Namun ada yang terlupakan. Bahwa orang-orang Belanda dan Inggris yang ada di Indonesia tidak hanya tentara yang menenteng senjata. Ada juga orang-orang yang tiba selaku pegawai. Juga ada orang Indonesia yang dinikahi orang Eropa, atau orang Indonesia yang semenjak kecil telah diadopsi oleh orang Eropa. Juga ada orang Indonesia yang bekerja sebagai "pegawai negeri sipil" di masa kolonial. Ditambah dengan kaum bangsawan yang dianggap "hidup hening" di era kolonial, serta keturunan Tionghoa yang juga diketahui selaku para pedagang.
Rata-rata, mereka yang menjadi korban di fase semrawut tersebut. Lebih malangnya, sebagian dari mereka ialah wanita dan belum dewasa yang tidak memegang senjata apapun. Mereka (para korban) terlihat selaku kelompok borjuis, terserah apakah mereka pro-Belanda atau tidak. Lebih sialnya, sejumlah catatan sejarah menyebut ada juga belum dewasa kecil yang menjadi korban keganasan massa.
Para tahanan perang juga dihabisi, begitu pula none Belanda yang punya rumah indah. Mereka dihabisi, dan harta kekayaannya diambil untuk membayar siapapun yang mengotori tangan mereka dengan darah. Salah satunya terjadi di Pacet, antara Malang dan Surabaya. Di daerah itu, sejumlah penyiksaan rampung dengan ajal yang tragis bagi para tahanan perang, keturunan Belanda, dan orang-orang yang dianggap pro-Belanda.
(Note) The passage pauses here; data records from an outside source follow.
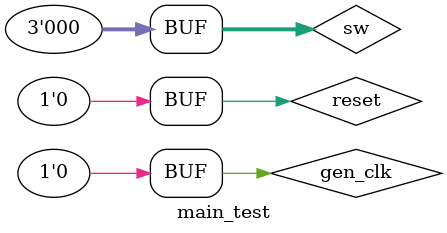
<source format=v>
`timescale 1ns / 1ps


module main_test;

	// Inputs
	reg gen_clk;
	reg reset;
	reg [2:0] sw;

	// Outputs
	wire hsync;
	wire vsync;
	wire [2:0] rgb;

	// Instantiate the Unit Under Test (UUT)
	Main uut (
		.gen_clk(gen_clk), 
		.reset(reset), 
		.sw(sw), 
		.hsync(hsync), 
		.vsync(vsync), 
		.rgb(rgb)
	);

	initial begin
		// Initialize Inputs
		gen_clk = 0;
		reset = 0;
		sw = 0;

		// Wait 100 ns for global reset to finish
		#100;
        
		// Add stimulus here

	end
      
endmodule


</source>
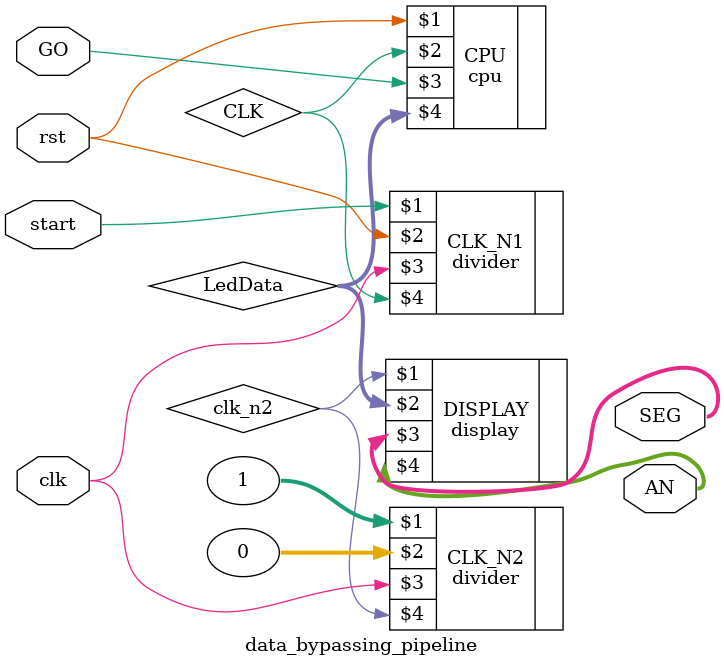
<source format=v>
module data_bypassing_pipeline(start, rst, clk, GO, SEG, AN);
    input start, rst, clk, GO;
    output[7:0] SEG;
    output[7:0] AN;
    wire CLK;
    wire clk_n2;
    parameter WIDTH = 32;
    
    wire [WIDTH-1:0] LedData;
    
    divider #(.N(5_000_000)) CLK_N1(start, rst, clk, CLK);
    divider #(.N(100_000)) CLK_N2(1, 0, clk, clk_n2);
    cpu #(.WIDTH(WIDTH)) CPU(rst, CLK, GO, LedData);
    display #(.WIDTH(WIDTH)) DISPLAY(clk_n2, LedData, SEG, AN);
    
endmodule
</source>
Intelijen Belanda yang menghimpun data semenjak tahun 1947 hingga 1948 menyebutkan ada ribuan nyawa yang terbang dalam peristiwa itu. Sedangkan di Surabaya, tepatnya di Komplek Balai Pemuda (dulunya berjulukan Simpang Club), ratusan orang Eropa, keturunan, atau orang Indonesia yang dianggap pro-Belanda meninggal dalam keadaan menggenaskan.
Namun, mirip yang ditulis oleh Rosalind Hewett, bahwa rentetan pembunuhan di periode "Masa Bersiap" sangat susah ditemukan literaturnya, apalagi di Indonesia. Maka, dongeng kelam tersebut perlahan tertutup dan terlewatkan. Meski satu persatu terungkap, tetapi tak juga mampu mengungkap insiden seutuhnya.
Ada dua hal penyebabnya. Pertama, di Indonesia, catatan sejarah wacana insiden tersebut seperti sengaja dihilangkan dengan banyak sekali alasan. Kedua, cukup tabu membicarakan hal ini, karena "otak" dari kejadian-kejadian ini di setiap kawasan rata-rata diketahui selaku "Pahlawan Nasional".
Meski demikian, tentunya fakta sejarah harus tetap dikenali tanpa dikaburkan apalagi dilupakan. Romantisme perjuangan bangsa ini juga akan tetap agung, meski kita mengenali ada harga yang mahal di baliknya.